Back on land, I have also created three editioned artists’ books of my own, one as a recipient of the Jerome Book Arts Award through the Minnesota Center for Book Arts and two as a resident at the Women’s Studio Workshop in upstate New York. In contrast to my public projects, making books feels much more internal and private. Time slows down at the studio table surrounded by paper, thread, words, and paste. Even so, the process of editioning a book, print, or multiples of anything often involves many helping hands to get to the finish line.

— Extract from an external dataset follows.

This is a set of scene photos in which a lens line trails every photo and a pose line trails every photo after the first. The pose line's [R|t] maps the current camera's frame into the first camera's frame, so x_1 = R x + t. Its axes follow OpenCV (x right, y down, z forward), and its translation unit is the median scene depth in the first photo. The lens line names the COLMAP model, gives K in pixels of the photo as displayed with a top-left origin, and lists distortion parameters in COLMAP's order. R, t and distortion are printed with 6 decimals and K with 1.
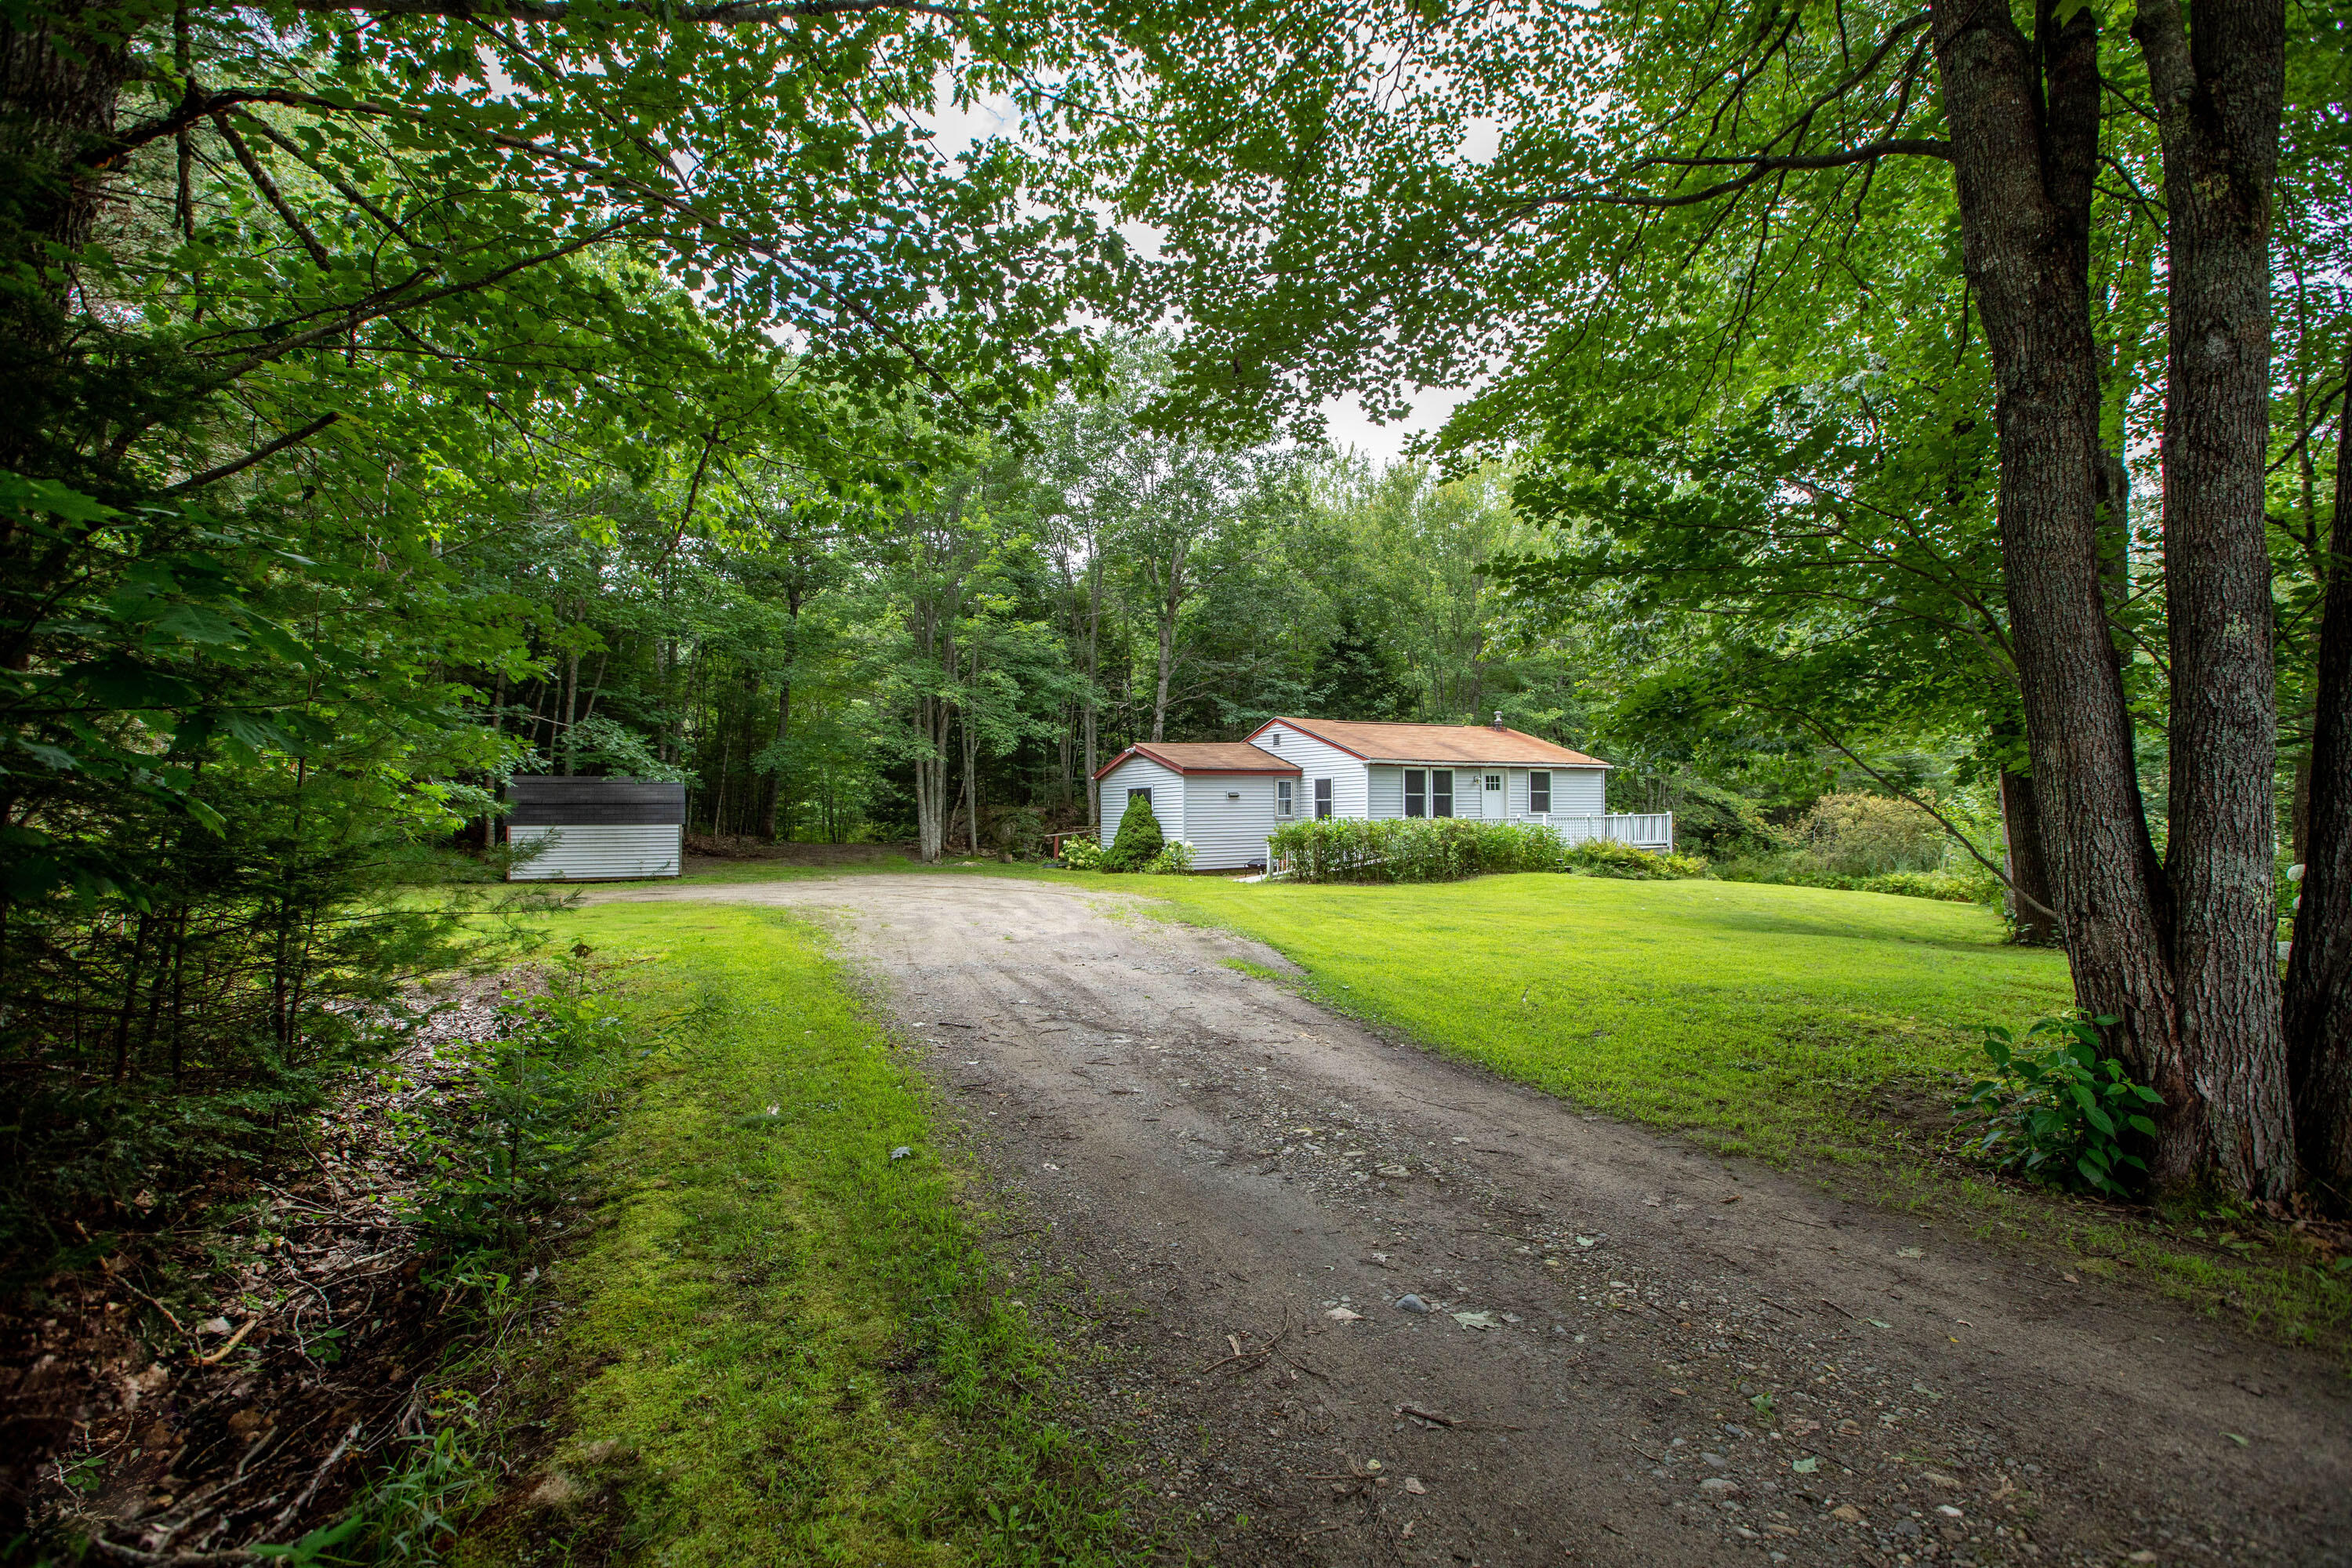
lens RADIAL K [[1089.8, 0, 1177.7], [0, 1089.8, 795.0], [0, 0, 1]] dist [-0.095404, 0.041338]
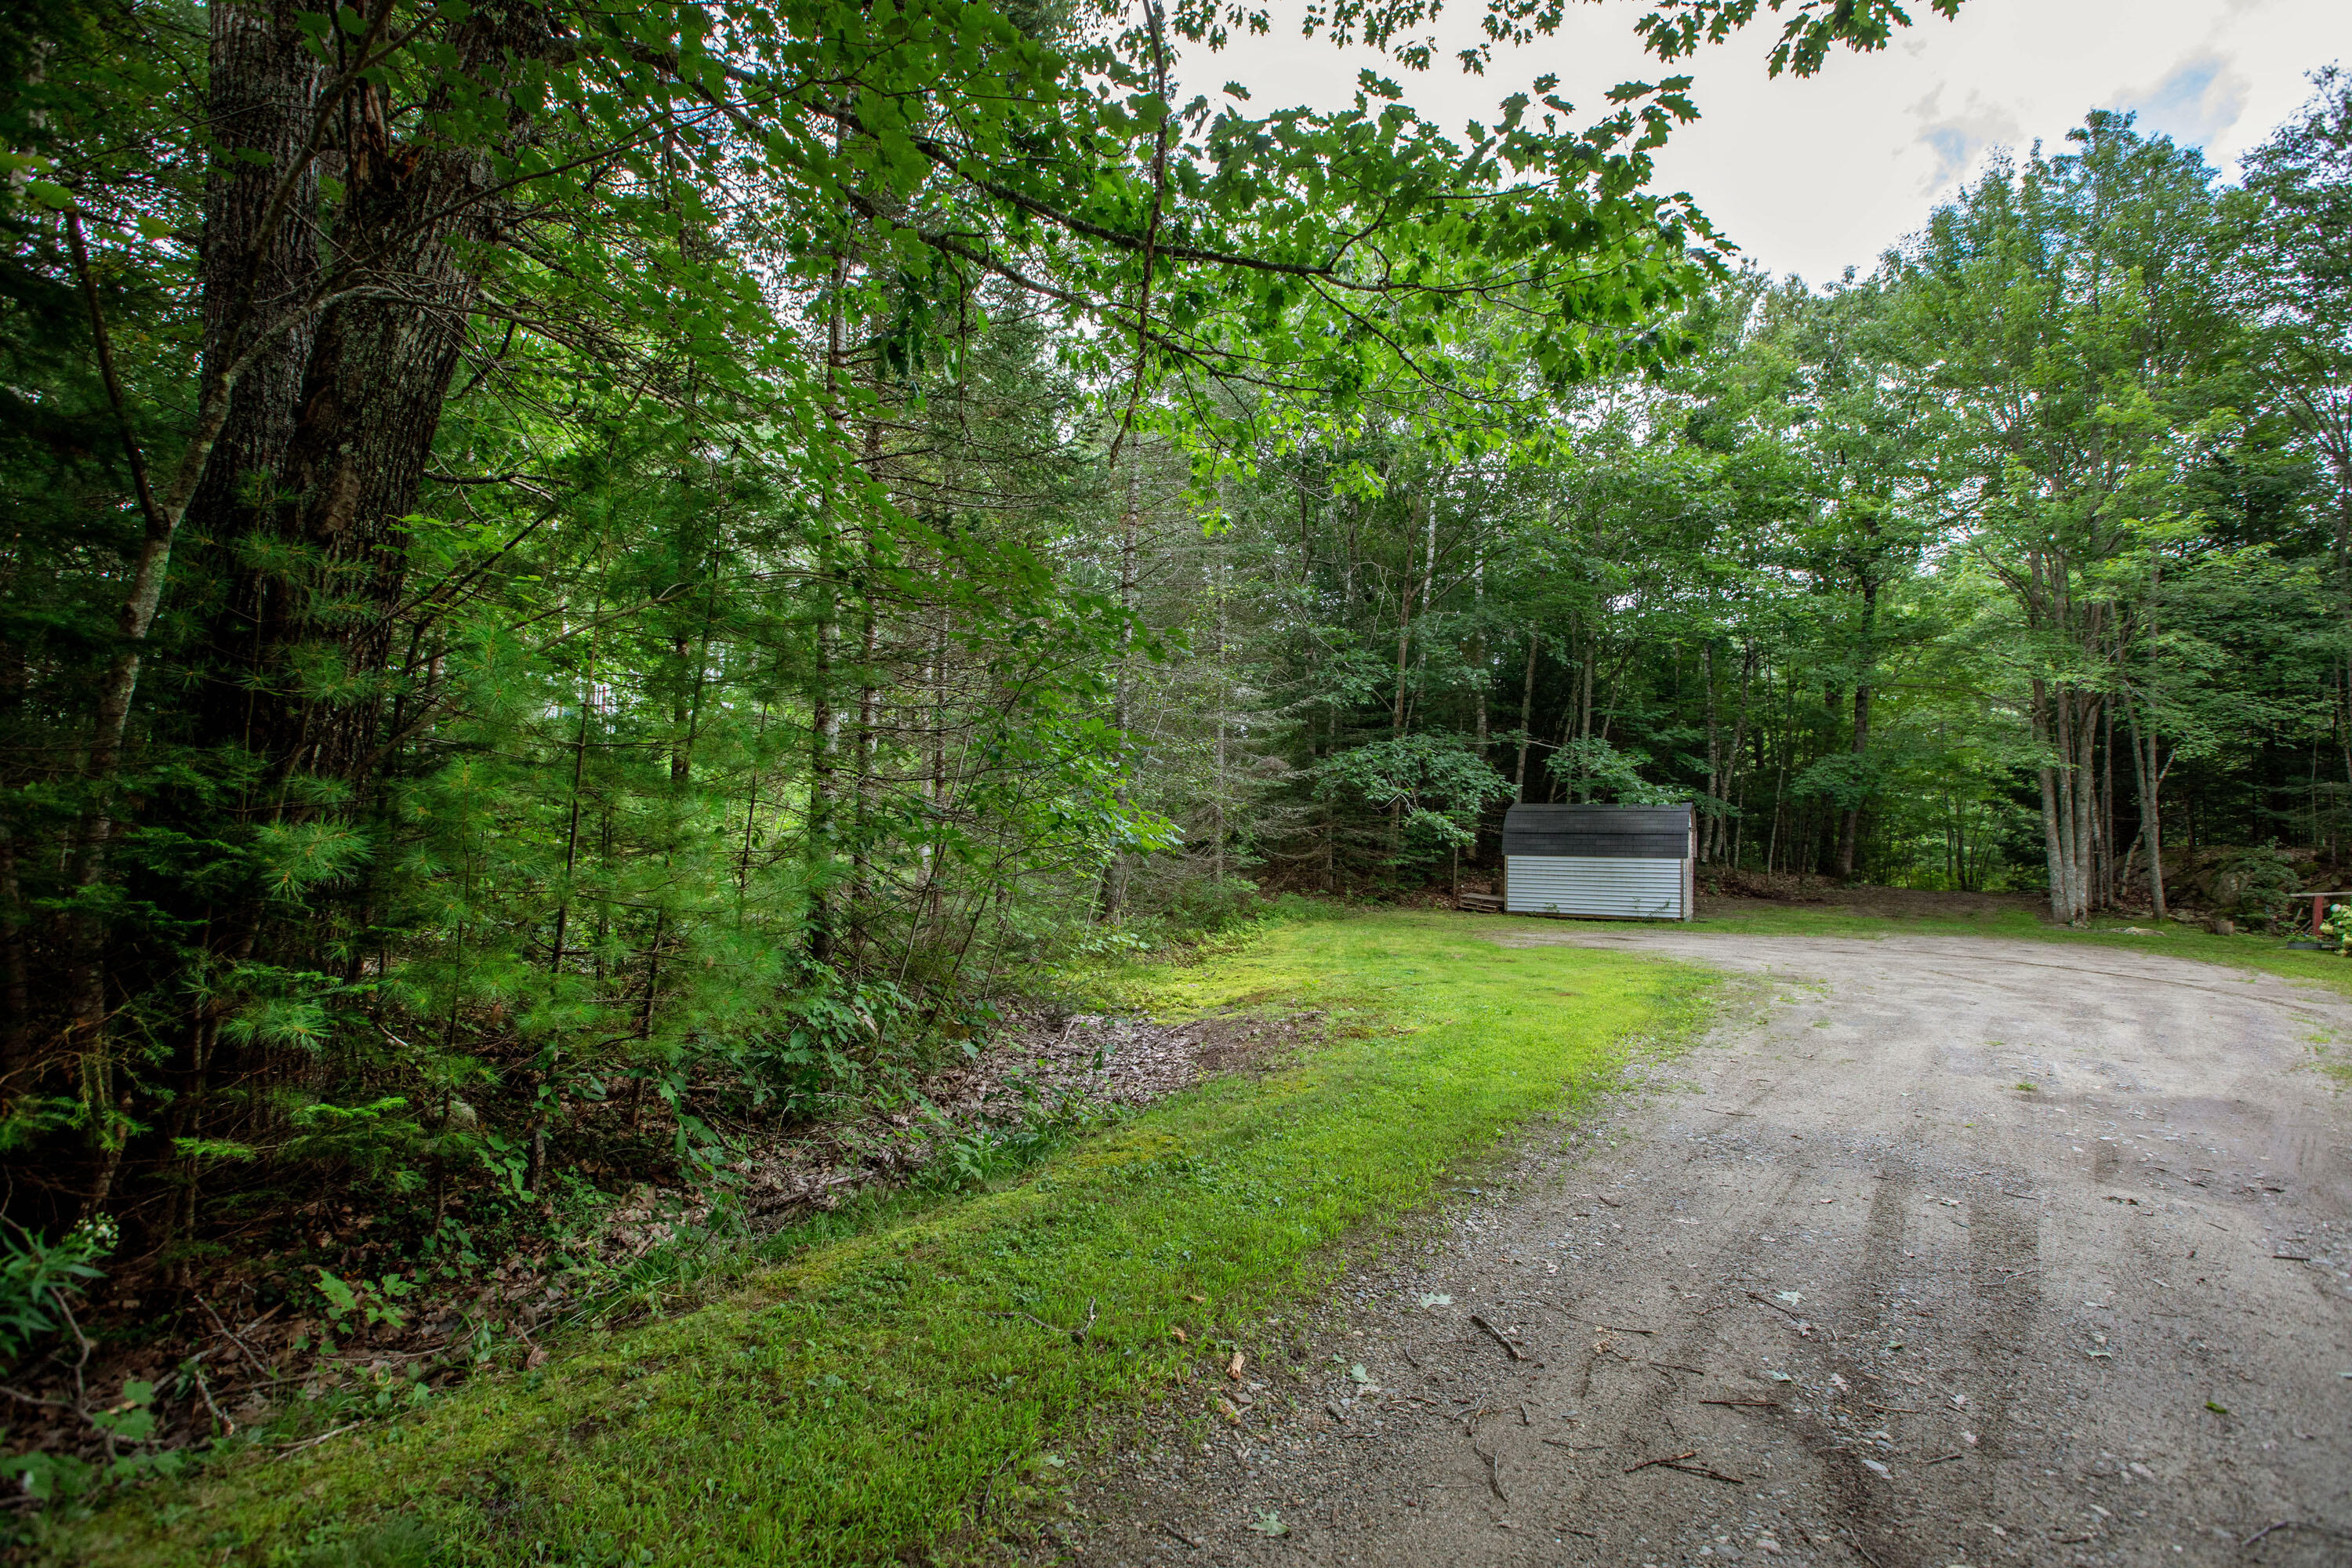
lens RADIAL K [[1082.0, 0, 1194.2], [0, 1082.0, 783.4], [0, 0, 1]] dist [-0.038787, 0.014105]
pose [[0.564492, -0.027644, -0.824975, 0.020922], [-0.008534, 0.999190, -0.039321, 0.004327], [0.825394, 0.029237, 0.563799, 0.181290]]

For many years, I helped build and sustain an arts non-profit that supported artists in creating and presenting work in the public sphere towards an expanded definition of civic engagement. Northern Lights.mn attracted fantastic people, and together we produced the beloved, all-night, multidisciplinary arts festival Northern Spark. I met many artists working with environmental justice issues in those years, as we intentionally themed the festival around climate change and then kept going with projects like the watershed game mentioned previously. While we recently closed the organization, the mission of connecting people to each other, to art, to artists, and to place remains close to my heart and guides much of what I hope to do at CRWD.
Artist in Residence
During my time as AiR at CRWD, my responsibilities fall into a few different categories.
Most concretely, I will ideate and organize a series of Art + Water Workshops to illuminate the world of stormwater management through artistic activities. These events will draw upon the abundant creativity of our cities to invite artists in many disciplines to collaborate on interactive experiences and hands-on making in CRWD’s building and gardens, known as the Watershed Learning Center.

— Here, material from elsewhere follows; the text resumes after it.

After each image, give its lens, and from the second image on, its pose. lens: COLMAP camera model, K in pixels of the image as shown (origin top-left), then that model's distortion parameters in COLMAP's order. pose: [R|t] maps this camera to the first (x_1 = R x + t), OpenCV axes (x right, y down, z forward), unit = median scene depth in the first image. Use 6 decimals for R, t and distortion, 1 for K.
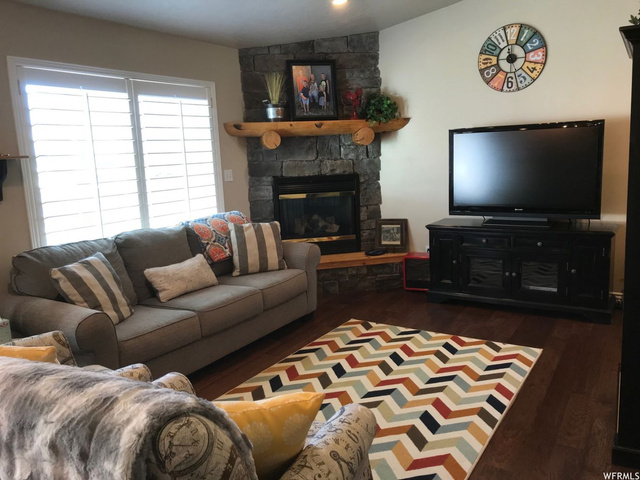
lens RADIAL K [[524.3, 0, 323.1], [0, 524.3, 240.2], [0, 0, 1]] dist [0.032923, -0.065832]
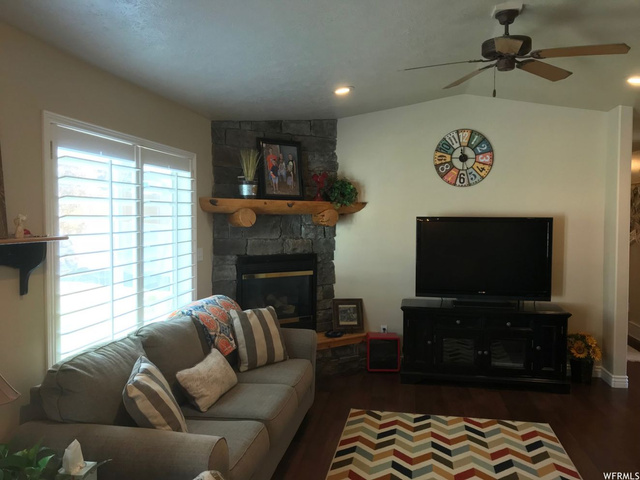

The first of the Art + Water Workshops is the Seed Paper Party on Saturday, May 10! Please join us for this free day of fun and learning for all ages about the relationship between native plants and clean water, just in time for the spring garden season.

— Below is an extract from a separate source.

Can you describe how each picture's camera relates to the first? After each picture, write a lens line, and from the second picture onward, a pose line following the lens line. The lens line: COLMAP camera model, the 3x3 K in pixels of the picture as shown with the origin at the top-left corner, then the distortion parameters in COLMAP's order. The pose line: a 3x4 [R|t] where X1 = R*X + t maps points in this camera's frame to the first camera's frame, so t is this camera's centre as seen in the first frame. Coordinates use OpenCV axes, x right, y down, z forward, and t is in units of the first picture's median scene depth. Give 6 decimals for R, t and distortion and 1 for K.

More abstractly, I am embedded into the many areas of CRWD’s work to learn the ins and outs of stormwater management, from monitoring pollutants, to erosion and sediment control permits, to planning for large water systems construction projects. I aim to find ways to integrate the arts into these efforts so that they might become more visible to all of us. Much of CRWD’s work happens underground in miles and miles of storm tunnels like the ones I visited during my first week or other water flow systems. How can art help to bring these systems to the surface? Could we create a street mural the length of the Trout Brook Interceptor? Water poems by Saint Paul authors installed at McMurray Field? An illustrated zine guide to being a resident in a Renter’s Watershed? These are just some early brainstorms but many things are possible!
The third part of my responsibilities as AiR involves mentoring an early career artist interested in community-engaged work around water. I am humbled to play this part and wholly delighted to be co-learning with Early Career Artist Maricella Xiong, CRWD’s Community Engagement Coordinator and a paper maker, poet, circle keeper, and mediation practitioner. I think of mentorship as circular, like an interwoven skill share informed by generational or experiential differences. I have already learned so much from Maricella in a few short weeks of collaboration; I look forward to more in the months to come.
Embedding the arts in the work of watershed management is a forward-thinking strategy of which I am honored and inspired to be part. Thank you to CRWD’s staff and Board, who have made space for artists within the work of the District!